Go to the line in the entries below that holds "entregarán este" and repeat exactly from there through the line that holds "oit au nom de", inclusive.
┏━━
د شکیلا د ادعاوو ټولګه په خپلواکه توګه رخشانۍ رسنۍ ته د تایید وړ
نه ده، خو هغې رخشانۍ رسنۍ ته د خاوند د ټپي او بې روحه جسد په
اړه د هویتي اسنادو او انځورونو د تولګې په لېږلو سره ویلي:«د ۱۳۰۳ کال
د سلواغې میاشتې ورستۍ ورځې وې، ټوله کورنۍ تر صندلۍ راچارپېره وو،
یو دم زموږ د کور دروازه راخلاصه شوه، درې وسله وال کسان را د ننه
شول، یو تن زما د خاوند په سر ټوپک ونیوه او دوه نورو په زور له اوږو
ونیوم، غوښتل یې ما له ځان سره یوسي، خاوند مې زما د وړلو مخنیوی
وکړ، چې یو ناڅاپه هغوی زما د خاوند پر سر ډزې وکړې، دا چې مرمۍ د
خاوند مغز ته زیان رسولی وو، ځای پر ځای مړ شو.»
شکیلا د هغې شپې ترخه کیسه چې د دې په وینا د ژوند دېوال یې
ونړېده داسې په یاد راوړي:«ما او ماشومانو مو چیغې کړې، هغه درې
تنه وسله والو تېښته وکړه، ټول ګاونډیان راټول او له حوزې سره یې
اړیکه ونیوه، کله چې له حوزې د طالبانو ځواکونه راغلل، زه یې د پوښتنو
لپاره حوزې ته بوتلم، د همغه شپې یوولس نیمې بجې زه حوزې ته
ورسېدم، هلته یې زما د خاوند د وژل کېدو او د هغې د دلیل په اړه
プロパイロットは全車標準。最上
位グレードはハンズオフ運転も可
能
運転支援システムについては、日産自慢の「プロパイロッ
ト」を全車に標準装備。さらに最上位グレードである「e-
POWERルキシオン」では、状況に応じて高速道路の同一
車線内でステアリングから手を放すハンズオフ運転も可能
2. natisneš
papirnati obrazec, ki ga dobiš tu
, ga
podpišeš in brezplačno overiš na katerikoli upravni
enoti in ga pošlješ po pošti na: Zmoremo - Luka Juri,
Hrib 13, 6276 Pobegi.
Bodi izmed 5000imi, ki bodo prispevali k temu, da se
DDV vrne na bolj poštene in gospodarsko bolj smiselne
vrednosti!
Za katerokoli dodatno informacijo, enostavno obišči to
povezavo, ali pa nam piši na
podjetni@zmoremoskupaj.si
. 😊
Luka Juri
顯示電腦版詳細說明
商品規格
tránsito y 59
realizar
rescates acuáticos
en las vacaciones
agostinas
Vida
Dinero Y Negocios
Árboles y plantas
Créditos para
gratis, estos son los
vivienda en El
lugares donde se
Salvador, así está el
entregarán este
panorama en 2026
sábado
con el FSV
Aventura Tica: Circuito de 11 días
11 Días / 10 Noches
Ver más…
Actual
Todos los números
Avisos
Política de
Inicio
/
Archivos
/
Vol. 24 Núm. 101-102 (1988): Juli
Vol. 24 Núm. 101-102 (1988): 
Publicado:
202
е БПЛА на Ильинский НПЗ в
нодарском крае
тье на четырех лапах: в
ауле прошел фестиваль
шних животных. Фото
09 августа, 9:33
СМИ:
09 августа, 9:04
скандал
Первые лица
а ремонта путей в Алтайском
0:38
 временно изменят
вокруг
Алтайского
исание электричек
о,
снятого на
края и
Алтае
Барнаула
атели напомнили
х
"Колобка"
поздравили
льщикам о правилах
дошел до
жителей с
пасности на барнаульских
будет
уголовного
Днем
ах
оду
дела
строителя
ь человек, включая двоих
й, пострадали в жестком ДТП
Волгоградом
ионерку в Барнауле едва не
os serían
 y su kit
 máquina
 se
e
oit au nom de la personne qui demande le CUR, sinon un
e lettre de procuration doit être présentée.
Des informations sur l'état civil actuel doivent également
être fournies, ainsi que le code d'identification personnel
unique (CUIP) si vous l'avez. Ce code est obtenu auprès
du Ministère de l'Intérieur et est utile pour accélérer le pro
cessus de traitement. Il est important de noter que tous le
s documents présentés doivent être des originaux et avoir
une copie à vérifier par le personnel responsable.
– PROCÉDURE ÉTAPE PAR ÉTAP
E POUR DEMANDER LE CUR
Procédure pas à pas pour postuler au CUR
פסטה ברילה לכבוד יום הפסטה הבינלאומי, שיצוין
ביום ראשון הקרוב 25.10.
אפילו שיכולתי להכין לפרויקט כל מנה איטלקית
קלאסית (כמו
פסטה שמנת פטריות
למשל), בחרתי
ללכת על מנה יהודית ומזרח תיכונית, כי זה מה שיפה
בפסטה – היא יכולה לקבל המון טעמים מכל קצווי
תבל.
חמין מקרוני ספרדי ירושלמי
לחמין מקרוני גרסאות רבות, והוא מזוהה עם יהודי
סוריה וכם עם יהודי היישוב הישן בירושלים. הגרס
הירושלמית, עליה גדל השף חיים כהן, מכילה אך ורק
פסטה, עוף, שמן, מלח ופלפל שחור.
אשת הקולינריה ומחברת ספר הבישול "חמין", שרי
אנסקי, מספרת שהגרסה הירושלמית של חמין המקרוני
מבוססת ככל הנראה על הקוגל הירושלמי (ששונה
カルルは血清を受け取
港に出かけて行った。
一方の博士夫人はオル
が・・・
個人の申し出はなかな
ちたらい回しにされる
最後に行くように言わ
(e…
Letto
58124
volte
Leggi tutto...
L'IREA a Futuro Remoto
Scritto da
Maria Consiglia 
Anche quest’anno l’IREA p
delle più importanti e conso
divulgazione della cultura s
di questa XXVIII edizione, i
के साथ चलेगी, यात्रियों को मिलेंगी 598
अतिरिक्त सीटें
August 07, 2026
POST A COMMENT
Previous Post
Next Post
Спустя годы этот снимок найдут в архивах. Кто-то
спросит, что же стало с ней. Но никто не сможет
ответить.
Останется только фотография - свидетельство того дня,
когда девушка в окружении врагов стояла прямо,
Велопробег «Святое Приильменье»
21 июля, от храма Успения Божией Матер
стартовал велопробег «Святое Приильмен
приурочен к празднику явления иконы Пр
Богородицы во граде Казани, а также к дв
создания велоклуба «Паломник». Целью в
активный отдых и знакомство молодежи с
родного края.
┗━━
--- Your solution ---
entregarán este
panorama en 2026
sábado
con el FSV
Aventura Tica: Circuito de 11 días
11 Días / 10 Noches
Ver más…
Actual
Todos los números
Avisos
Política de
Inicio
/
Archivos
/
Vol. 24 Núm. 101-102 (1988): Juli
Vol. 24 Núm. 101-102 (1988): 
Publicado:
202
е БПЛА на Ильинский НПЗ в
нодарском крае
тье на четырех лапах: в
ауле прошел фестиваль
шних животных. Фото
09 августа, 9:33
СМИ:
09 августа, 9:04
скандал
Первые лица
а ремонта путей в Алтайском
0:38
 временно изменят
вокруг
Алтайского
исание электричек
о,
снятого на
края и
Алтае
Барнаула
атели напомнили
х
"Колобка"
поздравили
льщикам о правилах
дошел до
жителей с
пасности на барнаульских
будет
уголовного
Днем
ах
оду
дела
строителя
ь человек, включая двоих
й, пострадали в жестком ДТП
Волгоградом
ионерку в Барнауле едва не
os serían
 y su kit
 máquina
 se
e
oit au nom de la personne qui demande le CUR, sinon un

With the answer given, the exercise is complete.